Eye glasses are in demand, whether they be used or non-prescription. Our chaplains gobble them up – there are never enough to go around. A bottle of Aspirin or Advil is a coveted commodity. There are never enough malaria pills to go around either. Every chaplain struggles to find the money to travel to and from prison visits. Many of their children are not in school because they cannot afford the school fees. Food is always an issue. School uniforms, sneakers and clean T-shirts are a constant worry for mothers.

Chaplains and prison workers need times for renewal. Their task is gargantuan, depressing, heartbreaking. They crave training. They feel helpless faced with the material, emotional and spiritual needs of those both rightfully and wrongfully imprisoned. They are asked to support families on the outside, and wonder how to do it. They look at the issues of reparation and restoration and pray for creativity. They work as agents of hope despite often feeling the hopelessness in their own situations. In Gisenyi, Rwanda, at the present time, there is a backlog of over 400 genocide perpetrators waiting for a chaplain to begin a process of facilitation between them and their victims. (This was largely a result of God blessing the work of FEP and Just.Equipping). There is not a Rwandan franc with which to begin the work.

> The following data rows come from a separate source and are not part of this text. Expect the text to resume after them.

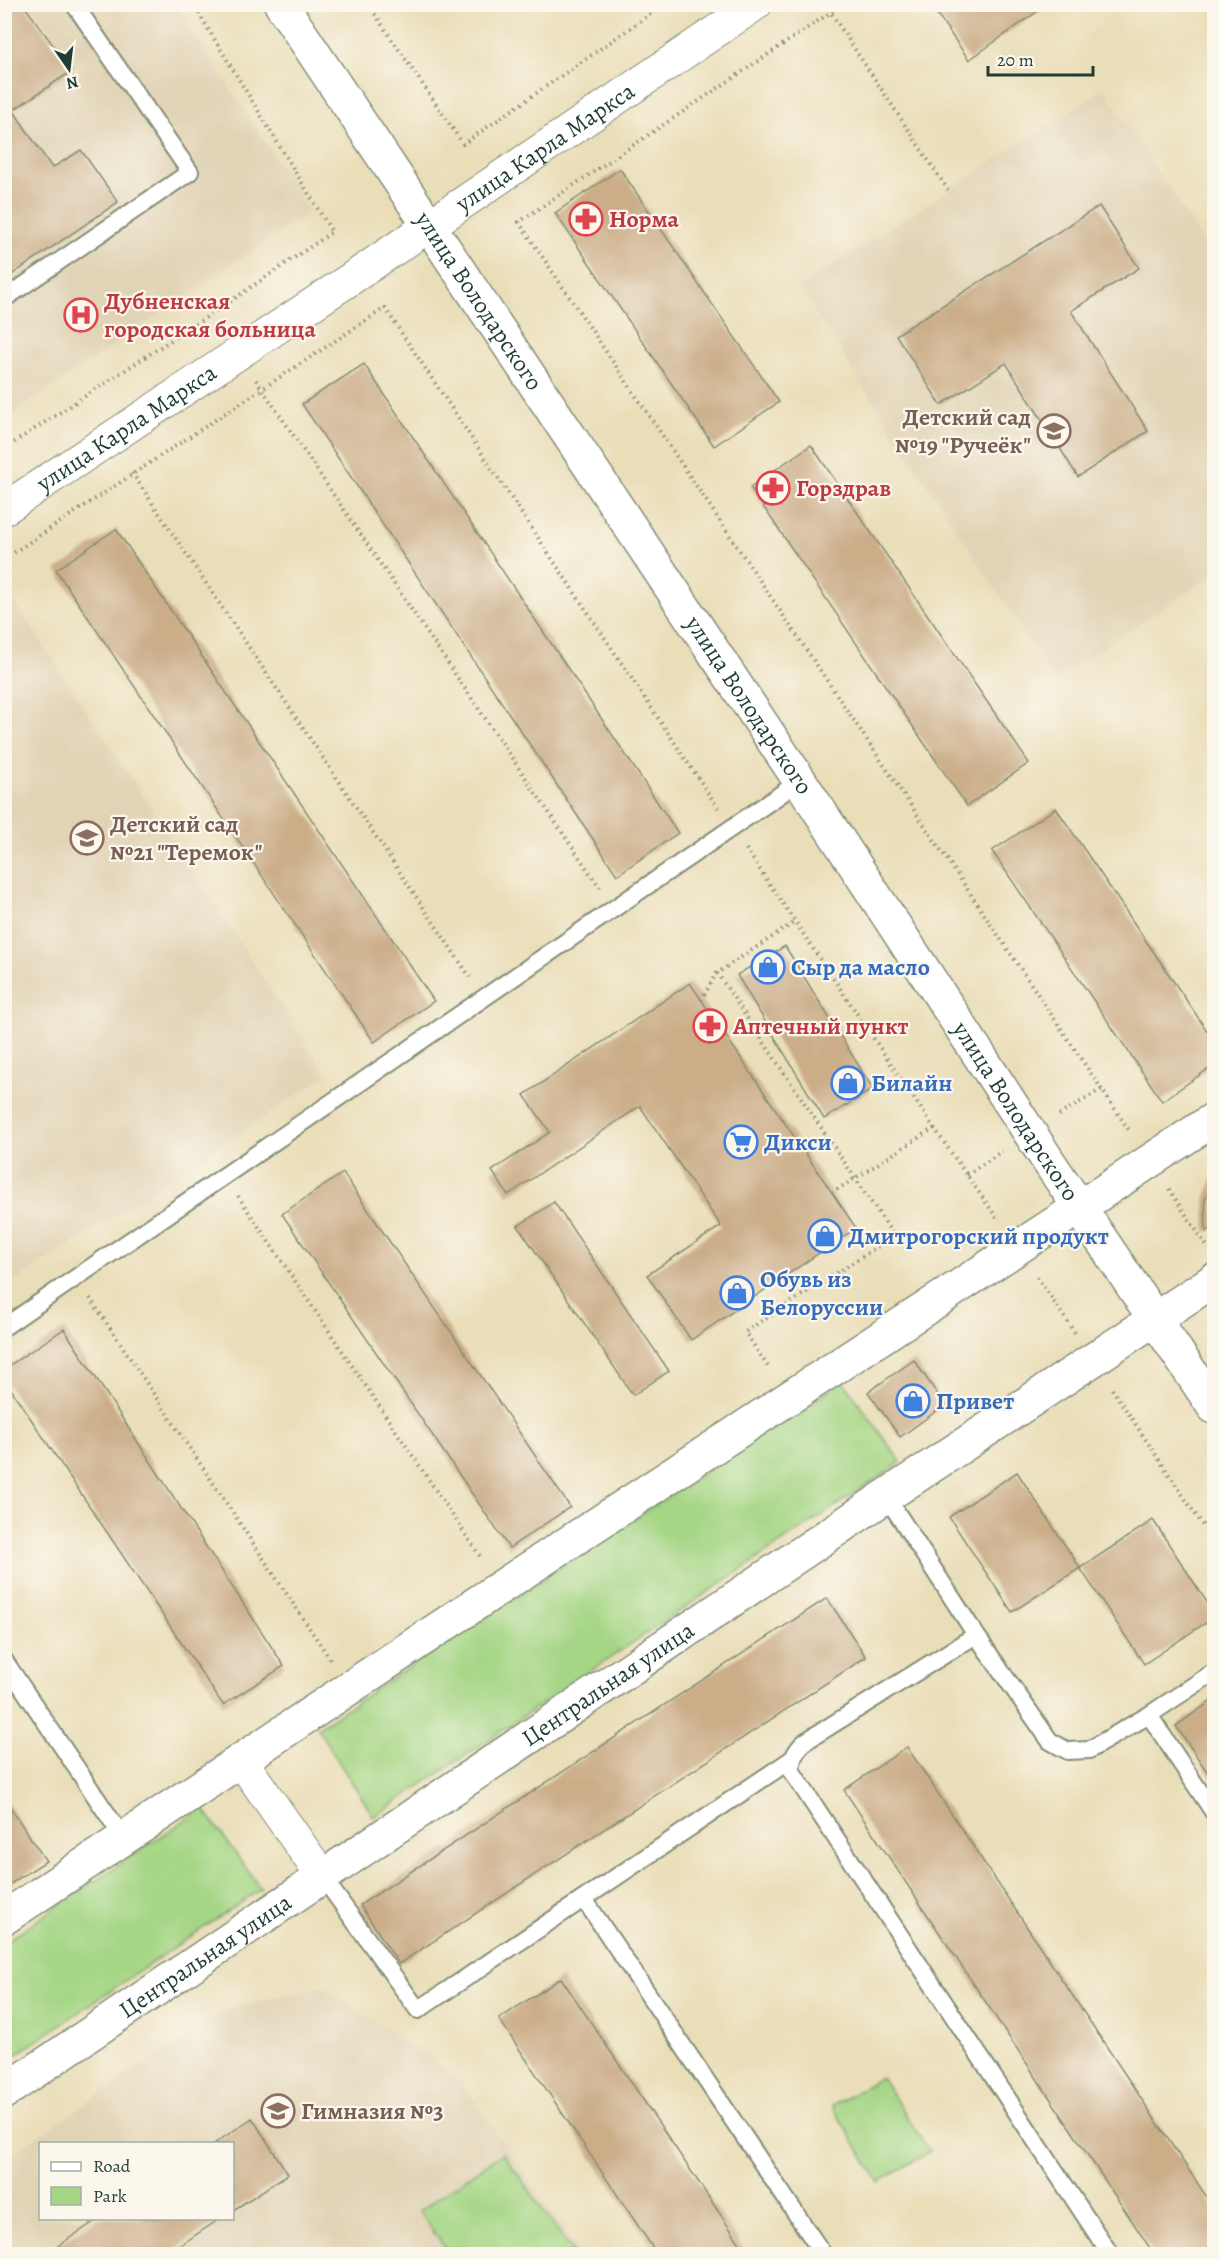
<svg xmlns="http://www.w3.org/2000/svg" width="1219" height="2259" viewBox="0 0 1219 2259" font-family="Alegreya,serif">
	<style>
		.built { fill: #e1d3b5; fill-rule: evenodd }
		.green { fill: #a5d685; stroke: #628a5c; stroke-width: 1.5 }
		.building { fill: #cbad88 }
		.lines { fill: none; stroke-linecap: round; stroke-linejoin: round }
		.lane-casing { stroke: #848e76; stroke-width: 20 }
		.street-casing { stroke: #848e76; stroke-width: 34 }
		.secondary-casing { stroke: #848e76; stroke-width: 36 }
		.path { stroke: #848e76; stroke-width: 4; stroke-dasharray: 1.5 4.5; stroke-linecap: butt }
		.lane { stroke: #fff; stroke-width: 16 }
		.street { stroke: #fff; stroke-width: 32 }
		.secondary { stroke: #fff; stroke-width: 33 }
		.labels { text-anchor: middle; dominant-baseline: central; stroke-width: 4.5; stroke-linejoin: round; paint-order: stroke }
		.street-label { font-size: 24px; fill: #1f3d34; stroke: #fbf7ec }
		.health-label { font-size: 24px; font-weight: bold; fill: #be3a42; stroke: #fbf7ec; text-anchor: start }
		.education-label { font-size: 24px; font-weight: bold; fill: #785e54; stroke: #fbf7ec; text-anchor: start }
		.shop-label { font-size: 24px; font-weight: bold; fill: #366cbe; stroke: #fbf7ec; text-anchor: start }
	</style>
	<rect width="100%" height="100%" fill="#fbf7ec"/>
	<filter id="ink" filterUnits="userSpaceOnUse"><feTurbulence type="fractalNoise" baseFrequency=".0167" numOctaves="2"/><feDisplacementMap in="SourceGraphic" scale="12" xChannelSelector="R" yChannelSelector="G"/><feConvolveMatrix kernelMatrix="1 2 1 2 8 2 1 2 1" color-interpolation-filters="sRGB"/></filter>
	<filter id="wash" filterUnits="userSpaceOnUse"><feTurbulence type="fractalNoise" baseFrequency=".008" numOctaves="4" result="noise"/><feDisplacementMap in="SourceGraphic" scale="24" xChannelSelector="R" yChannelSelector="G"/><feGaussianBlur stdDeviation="1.35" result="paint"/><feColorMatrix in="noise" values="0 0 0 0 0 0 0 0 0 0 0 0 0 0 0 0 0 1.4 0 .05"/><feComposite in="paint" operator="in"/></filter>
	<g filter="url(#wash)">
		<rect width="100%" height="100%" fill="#eadeb9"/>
		<path class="built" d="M5 5H176L310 211 5 419Z
			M1104 89 1214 258V575L1054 679 799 287Z
			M11 596 327 1075 5 1288 4 600Z
			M323 1986 459 2079 581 2254H5V2158L226 2009ZM40 2144H232V2218H40Z"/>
		<path class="green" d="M843 1381 901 1462 374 1817 317 1728Z
			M203 1808 261 1889 5 2062V1942Z
			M881 2077 930 2152 879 2182 832 2106Z
			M503 2153 574 2254H449L419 2211Z"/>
		<g id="blocks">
			<path class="building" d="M16 4H23L72 71 13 110 52 168 81 150 118 202 4 280V13Z
				M930 4H1048L969 60Z
				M620 169 779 402 714 446 555 213Z
				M1099 206 1139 268 1071 311 1148 431 1078 477 1006 363 941 405 896 335Z
				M364 364 678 833 617 875 302 404Z
				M811 445 1029 763 967 806 750 487Z
				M116 529 434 1001 374 1042 56 570Z
				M1056 808 1214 1041V1065L1162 1101 992 851Z
				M785 946 873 1089 824 1119 737 975Z
				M690 983 856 1228 691 1340 647 1275 721 1226 640 1106 508 1195 492 1171 550 1132 524 1095Z
				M343 1173 570 1507 509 1548 282 1214Z
				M1214 1175V1227L1206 1232 1205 1200Z
				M554 1202 669 1371 633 1395 518 1226Z
				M64 1329 284 1666 223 1705 4 1379V1369Z
				M914 1360 945 1405 900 1437 868 1392Z
				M1017 1472 1080 1568 1012 1612 949 1517Z
				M1153 1520 1214 1613V1617L1144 1664 1080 1568Z
				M827 1598 866 1657 399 1964 360 1905Z
				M1214 1699V1782L1176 1726Z
				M907 1747 1214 2208V2254H1154L844 1790Z
				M6 1801 46 1861 4 1888V1802Z
				M561 1978 747 2254H657L499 2019Z
				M252 2118 288 2174 232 2211V2144H214Z
				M100 2218H221L167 2254H46Z"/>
		</g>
	</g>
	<g filter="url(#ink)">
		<use href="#blocks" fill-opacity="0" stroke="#848e76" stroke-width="1.5"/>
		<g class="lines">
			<defs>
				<path id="lane" d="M4 299 190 172 74 4
					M4 1327 800 781
					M886 1496 976 1635 1050 1741 1068 1751 1089 1750 1149 1715
					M976 1635 806 1741C796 1750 792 1757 791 1770L1110 2254
					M4 1660 124 1839
					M1214 1672 1149 1715 1214 1813
					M322 1876 418 2010 792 1759
					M584 1899 823 2254"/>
				<g id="street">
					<path id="s1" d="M4 509 361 272 756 4"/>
					<path d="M241 1760 322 1876"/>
				</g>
				<g id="secondary">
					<path id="s2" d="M281 4 800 781 1049 1162 1214 1407"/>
					<path d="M4 1918 501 1587 1214 1119"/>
					<path id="s3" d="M4 2092 886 1496 1214 1280"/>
				</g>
			</defs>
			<use href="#lane" class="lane-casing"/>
			<use href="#street" class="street-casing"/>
			<use href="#secondary" class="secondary-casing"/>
			<path class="path" d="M368 4 463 144 665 4
				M825 4 948 190
				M843 4 519 222 1131 1133
				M256 380 600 888
				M4 449 225 305 332 232 193 4
				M132 473 470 977
				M4 559 385 308 718 808
				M746 849 934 1128 832 1193
				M717 973 894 1236 745 1332 769 1368
				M701 1000 717 973 795 922
				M1059 1115 1102 1089
				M934 1128 999 1221
				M967 1175 1002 1151
				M1169 1189 1208 1248
				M238 1196 482 1559
				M1037 1277 1075 1333
				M90 1298 330 1659
				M1112 1389 1214 1542"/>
			<use href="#lane" class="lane"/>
			<use href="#street" class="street"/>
			<use href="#secondary" class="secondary"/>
		</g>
	</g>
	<defs>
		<symbol id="pharmacy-ring" viewBox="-11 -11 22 22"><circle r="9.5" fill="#fbf7ec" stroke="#e0444e" stroke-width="1.5"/><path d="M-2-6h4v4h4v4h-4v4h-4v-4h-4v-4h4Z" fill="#e0444e"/></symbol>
		<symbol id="hospital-ring" viewBox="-11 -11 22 22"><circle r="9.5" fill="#fbf7ec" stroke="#e0444e" stroke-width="1.5"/><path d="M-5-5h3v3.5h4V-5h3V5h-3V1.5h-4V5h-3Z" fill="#e0444e"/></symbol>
		<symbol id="school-ring" viewBox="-11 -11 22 22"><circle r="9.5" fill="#fbf7ec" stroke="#8d6e63" stroke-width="1.5"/><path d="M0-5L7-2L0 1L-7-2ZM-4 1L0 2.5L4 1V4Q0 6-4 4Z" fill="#8d6e63"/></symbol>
		<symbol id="shop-ring" viewBox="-11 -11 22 22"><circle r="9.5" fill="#fbf7ec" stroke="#3f7fe0" stroke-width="1.5"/><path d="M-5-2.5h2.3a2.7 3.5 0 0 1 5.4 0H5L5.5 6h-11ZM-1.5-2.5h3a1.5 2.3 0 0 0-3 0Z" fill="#3f7fe0"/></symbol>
		<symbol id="supermarket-ring" viewBox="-11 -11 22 22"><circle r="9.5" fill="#fbf7ec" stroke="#3f7fe0" stroke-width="1.5"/><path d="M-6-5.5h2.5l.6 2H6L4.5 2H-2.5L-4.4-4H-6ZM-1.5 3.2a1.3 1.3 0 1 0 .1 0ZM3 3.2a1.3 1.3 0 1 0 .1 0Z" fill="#3f7fe0"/></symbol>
	</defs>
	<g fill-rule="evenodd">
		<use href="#pharmacy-ring" x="567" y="200" width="38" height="38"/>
		<use href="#hospital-ring" x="62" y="296" width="38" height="38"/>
		<use href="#school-ring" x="1035" y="412" width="38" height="38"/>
		<use href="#pharmacy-ring" x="754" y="469" width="38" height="38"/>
		<use href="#school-ring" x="68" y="819" width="38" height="38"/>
		<use href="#shop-ring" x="749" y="948" width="38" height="38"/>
		<use href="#pharmacy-ring" x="691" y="1007" width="38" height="38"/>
		<use href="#shop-ring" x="829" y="1064" width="38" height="38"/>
		<use href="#supermarket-ring" x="722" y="1123" width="38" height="38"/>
		<use href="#shop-ring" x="806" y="1217" width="38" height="38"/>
		<use href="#shop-ring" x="718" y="1274" width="38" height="38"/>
		<use href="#shop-ring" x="894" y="1382" width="38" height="38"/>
		<use href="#school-ring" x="259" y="2092" width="38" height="38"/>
	</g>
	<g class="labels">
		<g class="street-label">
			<text stroke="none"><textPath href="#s1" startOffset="651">улица Карла Маркса</textPath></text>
			<text stroke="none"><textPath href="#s2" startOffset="357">улица Володарского</textPath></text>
			<text stroke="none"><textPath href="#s1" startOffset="147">улица Карла Маркса</textPath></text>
			<text stroke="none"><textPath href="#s2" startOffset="843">улица Володарского</textPath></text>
			<text stroke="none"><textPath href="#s2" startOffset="1329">улица Володарского</textPath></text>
			<text stroke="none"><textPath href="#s3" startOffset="729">Центральная улица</textPath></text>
			<text stroke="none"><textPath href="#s3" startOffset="243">Центральная улица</textPath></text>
		</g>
		<g class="health-label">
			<text x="609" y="219">Норма</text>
			<text x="104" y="301">Дубненская<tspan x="104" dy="28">городская больница</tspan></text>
			<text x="796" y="488">Горздрав</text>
			<text x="733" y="1026">Аптечный пункт</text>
		</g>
		<g class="education-label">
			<text x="1031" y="417" text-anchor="end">Детский сад<tspan x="1031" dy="28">№19 "Ручеёк"</tspan></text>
			<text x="110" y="824">Детский сад<tspan x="110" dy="28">№21 "Теремок"</tspan></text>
			<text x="301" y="2111">Гимназия №3</text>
		</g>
		<g class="shop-label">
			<text x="791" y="967">Сыр да масло</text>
			<text x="871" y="1083">Билайн</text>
			<text x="764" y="1142">Дикси</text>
			<text x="848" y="1236">Дмитрогорский продукт</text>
			<text x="760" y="1279">Обувь из<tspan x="760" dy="28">Белоруссии</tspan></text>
			<text x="936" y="1401">Привет</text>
		</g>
	</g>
	<rect width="1219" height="2259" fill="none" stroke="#fbf7ec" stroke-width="24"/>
	<rect x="39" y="2142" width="195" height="78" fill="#fbf7ec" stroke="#a3ada2" stroke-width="1.5"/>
	<rect x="51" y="2162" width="30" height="9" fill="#ffffff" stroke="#a3ada2" stroke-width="1.5"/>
	<text x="93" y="2172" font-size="18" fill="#1f3d34">Road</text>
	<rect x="51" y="2187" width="30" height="18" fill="#a5d685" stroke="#a3ada2" stroke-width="1.5"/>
	<text x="93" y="2202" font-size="18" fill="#1f3d34">Park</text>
	<g transform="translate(69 69) rotate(166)" stroke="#fbf7ec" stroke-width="4.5" paint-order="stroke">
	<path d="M0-4.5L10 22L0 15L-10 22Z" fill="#1f3d34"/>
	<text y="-9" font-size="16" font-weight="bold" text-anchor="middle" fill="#1f3d34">N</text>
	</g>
	<path d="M988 66v9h105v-9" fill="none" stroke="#1f3d34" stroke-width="3"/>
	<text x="997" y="66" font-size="18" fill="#1f3d34" stroke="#fbf7ec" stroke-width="4.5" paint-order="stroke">20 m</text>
</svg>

And yet, and yet... this is far from the whole story. We spent many happy hours singing, trying to dance, sharing and praying with our beloved brothers and sisters. We had wonderful worship experiences with prisoners and victims. We enjoyed every morsel of local food prepared for us. The rainbow birds and lizards were enchanting. The children were hauntingly beautiful. The women were towers of strength, and the men models in the face of adversity. The young people are startlingly enthusiastic. The rolling hills and tropical forests were close to Eden. The sun, a reflection of the Son as he gathers all in his arms.

Once a year, we continue to bring a small number of students to Queen’s Theological College, Kingston, Ontario, for the RJ Intensive spring session each May. We are grateful for QTC’s support and partnering with us in so many ways. We have put together one small manual on RJ, and would like to work on producing materials in French – perhaps even translations of some of the important books available in English. We bring copies of RJ books, pens and paper to each participant, and supply our own flip chart paper, markers, photocopies and any other necessary teaching supplies. We are happy to bring wider needs shared with us back to friends and churches in our own context. We call this the ‘Holy Ripple Effect’. So far, several theology and nursing students have been helped with tuition.

Well, where to stop? With a huge word of appreciation to all of you who have made our work possible, who pray for us and who carry in many small and big ways the burdens that we bear.